▶

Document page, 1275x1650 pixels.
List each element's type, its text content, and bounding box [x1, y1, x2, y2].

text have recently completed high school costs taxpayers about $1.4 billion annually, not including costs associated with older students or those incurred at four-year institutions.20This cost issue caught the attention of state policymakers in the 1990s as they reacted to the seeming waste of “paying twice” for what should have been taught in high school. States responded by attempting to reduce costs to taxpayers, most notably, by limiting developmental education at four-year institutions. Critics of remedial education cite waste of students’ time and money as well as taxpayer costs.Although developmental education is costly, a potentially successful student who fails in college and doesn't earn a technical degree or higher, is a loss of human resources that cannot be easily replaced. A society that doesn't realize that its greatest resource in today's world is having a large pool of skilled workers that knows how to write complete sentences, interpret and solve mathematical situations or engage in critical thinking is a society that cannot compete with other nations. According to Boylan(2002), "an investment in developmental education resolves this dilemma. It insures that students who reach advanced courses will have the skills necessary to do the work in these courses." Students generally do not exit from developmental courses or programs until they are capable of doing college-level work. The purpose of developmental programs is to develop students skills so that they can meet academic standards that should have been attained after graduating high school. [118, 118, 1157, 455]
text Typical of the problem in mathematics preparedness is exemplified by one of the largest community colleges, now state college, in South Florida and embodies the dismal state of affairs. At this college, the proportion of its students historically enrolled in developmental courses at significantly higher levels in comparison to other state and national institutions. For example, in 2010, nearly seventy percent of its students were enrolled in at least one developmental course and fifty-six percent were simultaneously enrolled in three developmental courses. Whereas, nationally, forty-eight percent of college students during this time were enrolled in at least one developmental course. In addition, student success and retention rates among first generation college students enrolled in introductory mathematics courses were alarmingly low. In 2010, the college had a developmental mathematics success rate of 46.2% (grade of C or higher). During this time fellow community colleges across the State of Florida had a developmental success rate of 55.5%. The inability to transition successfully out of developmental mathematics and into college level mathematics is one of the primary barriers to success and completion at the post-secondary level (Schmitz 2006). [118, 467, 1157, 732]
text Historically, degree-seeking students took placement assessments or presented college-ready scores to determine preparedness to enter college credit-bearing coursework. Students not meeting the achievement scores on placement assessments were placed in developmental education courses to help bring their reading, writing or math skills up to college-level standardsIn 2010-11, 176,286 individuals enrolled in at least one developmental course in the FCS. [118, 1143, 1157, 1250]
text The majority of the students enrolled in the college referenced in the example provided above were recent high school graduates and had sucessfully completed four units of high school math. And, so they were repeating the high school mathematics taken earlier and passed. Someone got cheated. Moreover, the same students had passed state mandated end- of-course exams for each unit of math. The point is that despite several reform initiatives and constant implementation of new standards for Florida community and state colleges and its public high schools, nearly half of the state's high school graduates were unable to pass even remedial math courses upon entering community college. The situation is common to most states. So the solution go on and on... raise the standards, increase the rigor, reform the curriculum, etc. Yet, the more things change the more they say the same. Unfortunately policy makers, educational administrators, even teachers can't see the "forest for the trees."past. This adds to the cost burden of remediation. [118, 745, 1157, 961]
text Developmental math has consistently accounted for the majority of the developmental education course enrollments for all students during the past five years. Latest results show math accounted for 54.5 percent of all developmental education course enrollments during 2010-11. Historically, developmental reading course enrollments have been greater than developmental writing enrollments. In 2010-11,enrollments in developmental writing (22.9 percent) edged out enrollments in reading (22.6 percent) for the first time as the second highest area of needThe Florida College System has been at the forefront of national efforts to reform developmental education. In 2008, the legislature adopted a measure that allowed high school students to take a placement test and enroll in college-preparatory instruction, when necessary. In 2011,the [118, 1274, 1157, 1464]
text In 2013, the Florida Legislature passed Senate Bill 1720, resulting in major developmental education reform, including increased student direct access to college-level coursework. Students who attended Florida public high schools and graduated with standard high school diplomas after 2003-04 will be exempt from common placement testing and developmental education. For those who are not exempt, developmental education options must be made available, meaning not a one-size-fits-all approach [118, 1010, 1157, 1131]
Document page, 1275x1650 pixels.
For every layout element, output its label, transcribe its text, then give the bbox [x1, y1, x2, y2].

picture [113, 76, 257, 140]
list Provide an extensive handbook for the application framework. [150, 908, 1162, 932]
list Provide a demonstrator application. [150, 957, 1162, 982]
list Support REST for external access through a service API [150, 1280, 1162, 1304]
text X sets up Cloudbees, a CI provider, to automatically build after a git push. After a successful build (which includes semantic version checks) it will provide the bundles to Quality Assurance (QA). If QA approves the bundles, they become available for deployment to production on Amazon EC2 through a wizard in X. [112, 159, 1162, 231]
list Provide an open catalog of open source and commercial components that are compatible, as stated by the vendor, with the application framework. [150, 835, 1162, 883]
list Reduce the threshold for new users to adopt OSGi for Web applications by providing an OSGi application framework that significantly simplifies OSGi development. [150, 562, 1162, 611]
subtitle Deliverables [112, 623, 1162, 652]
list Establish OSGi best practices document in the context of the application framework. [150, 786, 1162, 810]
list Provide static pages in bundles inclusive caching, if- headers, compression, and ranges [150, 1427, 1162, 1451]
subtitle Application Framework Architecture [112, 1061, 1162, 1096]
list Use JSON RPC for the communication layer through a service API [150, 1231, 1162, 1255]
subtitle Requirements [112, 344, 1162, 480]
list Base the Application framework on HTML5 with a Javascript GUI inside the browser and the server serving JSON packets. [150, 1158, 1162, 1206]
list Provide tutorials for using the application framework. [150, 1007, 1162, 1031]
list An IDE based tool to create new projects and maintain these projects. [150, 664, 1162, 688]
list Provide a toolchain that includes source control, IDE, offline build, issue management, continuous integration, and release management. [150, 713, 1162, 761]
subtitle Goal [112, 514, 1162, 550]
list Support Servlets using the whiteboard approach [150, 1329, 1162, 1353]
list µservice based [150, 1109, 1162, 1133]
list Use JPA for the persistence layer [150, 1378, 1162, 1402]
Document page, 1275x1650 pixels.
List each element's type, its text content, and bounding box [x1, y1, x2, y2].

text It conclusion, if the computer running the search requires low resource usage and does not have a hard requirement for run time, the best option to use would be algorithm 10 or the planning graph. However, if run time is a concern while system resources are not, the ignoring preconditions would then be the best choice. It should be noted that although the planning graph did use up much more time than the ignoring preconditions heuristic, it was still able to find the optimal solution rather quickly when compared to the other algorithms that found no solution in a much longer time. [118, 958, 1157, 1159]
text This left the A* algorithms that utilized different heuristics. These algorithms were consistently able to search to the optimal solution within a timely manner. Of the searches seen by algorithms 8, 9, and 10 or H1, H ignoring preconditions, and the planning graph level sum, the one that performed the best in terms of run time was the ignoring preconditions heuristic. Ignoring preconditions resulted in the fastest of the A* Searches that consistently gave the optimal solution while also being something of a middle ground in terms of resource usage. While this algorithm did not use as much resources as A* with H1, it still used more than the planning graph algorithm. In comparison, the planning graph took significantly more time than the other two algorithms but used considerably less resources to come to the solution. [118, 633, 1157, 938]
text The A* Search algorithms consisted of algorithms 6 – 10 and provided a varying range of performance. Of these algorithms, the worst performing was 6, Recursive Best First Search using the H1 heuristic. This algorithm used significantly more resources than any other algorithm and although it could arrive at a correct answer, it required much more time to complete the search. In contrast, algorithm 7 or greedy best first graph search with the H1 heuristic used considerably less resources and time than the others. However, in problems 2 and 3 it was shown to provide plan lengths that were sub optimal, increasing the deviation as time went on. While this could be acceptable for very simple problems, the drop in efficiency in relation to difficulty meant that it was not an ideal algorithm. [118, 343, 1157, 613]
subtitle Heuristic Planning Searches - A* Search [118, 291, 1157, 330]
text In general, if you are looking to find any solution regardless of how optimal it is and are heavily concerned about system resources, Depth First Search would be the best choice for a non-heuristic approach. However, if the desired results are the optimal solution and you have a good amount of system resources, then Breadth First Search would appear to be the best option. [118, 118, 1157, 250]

◀

— Problem statement —
Turn the records into a JSON list of strings, with one string for each line and no entries for blank lines.

— Result of this exercise —
[
  "Document page, 1275x1650 pixels.",
  "List each element's type, its text content, and bounding box [x1, y1, x2, y2].",
  "text have recently completed high school costs taxpayers about $1.4 billion annually, not including costs associated with older students or those incurred at four-year institutions.20This cost issue caught the attention of state policymakers in the 1990s as they reacted to the seeming waste of “paying twice” for what should have been taught in high school. States responded by attempting to reduce costs to taxpayers, most notably, by limiting developmental education at four-year institutions. Critics of remedial education cite waste of students’ time and money as well as taxpayer costs.Although developmental education is costly, a potentially successful student who fails in college and doesn't earn a technical degree or higher, is a loss of human resources that cannot be easily replaced. A society that doesn't realize that its greatest resource in today's world is having a large pool of skilled workers that knows how to write complete sentences, interpret and solve mathematical situations or engage in critical thinking is a society that cannot compete with other nations. According to Boylan(2002), \"an investment in developmental education resolves this dilemma. It insures that students who reach advanced courses will have the skills necessary to do the work in these courses.\" Students generally do not exit from developmental courses or programs until they are capable of doing college-level work. The purpose of developmental programs is to develop students skills so that they can meet academic standards that should have been attained after graduating high school. [118, 118, 1157, 455]",
  "text Typical of the problem in mathematics preparedness is exemplified by one of the largest community colleges, now state college, in South Florida and embodies the dismal state of affairs. At this college, the proportion of its students historically enrolled in developmental courses at significantly higher levels in comparison to other state and national institutions. For example, in 2010, nearly seventy percent of its students were enrolled in at least one developmental course and fifty-six percent were simultaneously enrolled in three developmental courses. Whereas, nationally, forty-eight percent of college students during this time were enrolled in at least one developmental course. In addition, student success and retention rates among first generation college students enrolled in introductory mathematics courses were alarmingly low. In 2010, the college had a developmental mathematics success rate of 46.2% (grade of C or higher). During this time fellow community colleges across the State of Florida had a developmental success rate of 55.5%. The inability to transition successfully out of developmental mathematics and into college level mathematics is one of the primary barriers to success and completion at the post-secondary level (Schmitz 2006). [118, 467, 1157, 732]",
  "text Historically, degree-seeking students took placement assessments or presented college-ready scores to determine preparedness to enter college credit-bearing coursework. Students not meeting the achievement scores on placement assessments were placed in developmental education courses to help bring their reading, writing or math skills up to college-level standardsIn 2010-11, 176,286 individuals enrolled in at least one developmental course in the FCS. [118, 1143, 1157, 1250]",
  "text The majority of the students enrolled in the college referenced in the example provided above were recent high school graduates and had sucessfully completed four units of high school math. And, so they were repeating the high school mathematics taken earlier and passed. Someone got cheated. Moreover, the same students had passed state mandated end- of-course exams for each unit of math. The point is that despite several reform initiatives and constant implementation of new standards for Florida community and state colleges and its public high schools, nearly half of the state's high school graduates were unable to pass even remedial math courses upon entering community college. The situation is common to most states. So the solution go on and on... raise the standards, increase the rigor, reform the curriculum, etc. Yet, the more things change the more they say the same. Unfortunately policy makers, educational administrators, even teachers can't see the \"forest for the trees.\"past. This adds to the cost burden of remediation. [118, 745, 1157, 961]",
  "text Developmental math has consistently accounted for the majority of the developmental education course enrollments for all students during the past five years. Latest results show math accounted for 54.5 percent of all developmental education course enrollments during 2010-11. Historically, developmental reading course enrollments have been greater than developmental writing enrollments. In 2010-11,enrollments in developmental writing (22.9 percent) edged out enrollments in reading (22.6 percent) for the first time as the second highest area of needThe Florida College System has been at the forefront of national efforts to reform developmental education. In 2008, the legislature adopted a measure that allowed high school students to take a placement test and enroll in college-preparatory instruction, when necessary. In 2011,the [118, 1274, 1157, 1464]",
  "text In 2013, the Florida Legislature passed Senate Bill 1720, resulting in major developmental education reform, including increased student direct access to college-level coursework. Students who attended Florida public high schools and graduated with standard high school diplomas after 2003-04 will be exempt from common placement testing and developmental education. For those who are not exempt, developmental education options must be made available, meaning not a one-size-fits-all approach [118, 1010, 1157, 1131]",
  "Document page, 1275x1650 pixels.",
  "For every layout element, output its label, transcribe its text, then give the bbox [x1, y1, x2, y2].",
  "picture [113, 76, 257, 140]",
  "list Provide an extensive handbook for the application framework. [150, 908, 1162, 932]",
  "list Provide a demonstrator application. [150, 957, 1162, 982]",
  "list Support REST for external access through a service API [150, 1280, 1162, 1304]",
  "text X sets up Cloudbees, a CI provider, to automatically build after a git push. After a successful build (which includes semantic version checks) it will provide the bundles to Quality Assurance (QA). If QA approves the bundles, they become available for deployment to production on Amazon EC2 through a wizard in X. [112, 159, 1162, 231]",
  "list Provide an open catalog of open source and commercial components that are compatible, as stated by the vendor, with the application framework. [150, 835, 1162, 883]",
  "list Reduce the threshold for new users to adopt OSGi for Web applications by providing an OSGi application framework that significantly simplifies OSGi development. [150, 562, 1162, 611]",
  "subtitle Deliverables [112, 623, 1162, 652]",
  "list Establish OSGi best practices document in the context of the application framework. [150, 786, 1162, 810]",
  "list Provide static pages in bundles inclusive caching, if- headers, compression, and ranges [150, 1427, 1162, 1451]",
  "subtitle Application Framework Architecture [112, 1061, 1162, 1096]",
  "list Use JSON RPC for the communication layer through a service API [150, 1231, 1162, 1255]",
  "subtitle Requirements [112, 344, 1162, 480]",
  "list Base the Application framework on HTML5 with a Javascript GUI inside the browser and the server serving JSON packets. [150, 1158, 1162, 1206]",
  "list Provide tutorials for using the application framework. [150, 1007, 1162, 1031]",
  "list An IDE based tool to create new projects and maintain these projects. [150, 664, 1162, 688]",
  "list Provide a toolchain that includes source control, IDE, offline build, issue management, continuous integration, and release management. [150, 713, 1162, 761]",
  "subtitle Goal [112, 514, 1162, 550]",
  "list Support Servlets using the whiteboard approach [150, 1329, 1162, 1353]",
  "list µservice based [150, 1109, 1162, 1133]",
  "list Use JPA for the persistence layer [150, 1378, 1162, 1402]",
  "Document page, 1275x1650 pixels.",
  "List each element's type, its text content, and bounding box [x1, y1, x2, y2].",
  "text It conclusion, if the computer running the search requires low resource usage and does not have a hard requirement for run time, the best option to use would be algorithm 10 or the planning graph. However, if run time is a concern while system resources are not, the ignoring preconditions would then be the best choice. It should be noted that although the planning graph did use up much more time than the ignoring preconditions heuristic, it was still able to find the optimal solution rather quickly when compared to the other algorithms that found no solution in a much longer time. [118, 958, 1157, 1159]",
  "text This left the A* algorithms that utilized different heuristics. These algorithms were consistently able to search to the optimal solution within a timely manner. Of the searches seen by algorithms 8, 9, and 10 or H1, H ignoring preconditions, and the planning graph level sum, the one that performed the best in terms of run time was the ignoring preconditions heuristic. Ignoring preconditions resulted in the fastest of the A* Searches that consistently gave the optimal solution while also being something of a middle ground in terms of resource usage. While this algorithm did not use as much resources as A* with H1, it still used more than the planning graph algorithm. In comparison, the planning graph took significantly more time than the other two algorithms but used considerably less resources to come to the solution. [118, 633, 1157, 938]",
  "text The A* Search algorithms consisted of algorithms 6 – 10 and provided a varying range of performance. Of these algorithms, the worst performing was 6, Recursive Best First Search using the H1 heuristic. This algorithm used significantly more resources than any other algorithm and although it could arrive at a correct answer, it required much more time to complete the search. In contrast, algorithm 7 or greedy best first graph search with the H1 heuristic used considerably less resources and time than the others. However, in problems 2 and 3 it was shown to provide plan lengths that were sub optimal, increasing the deviation as time went on. While this could be acceptable for very simple problems, the drop in efficiency in relation to difficulty meant that it was not an ideal algorithm. [118, 343, 1157, 613]",
  "subtitle Heuristic Planning Searches - A* Search [118, 291, 1157, 330]",
  "text In general, if you are looking to find any solution regardless of how optimal it is and are heavily concerned about system resources, Depth First Search would be the best choice for a non-heuristic approach. However, if the desired results are the optimal solution and you have a good amount of system resources, then Breadth First Search would appear to be the best option. [118, 118, 1157, 250]"
]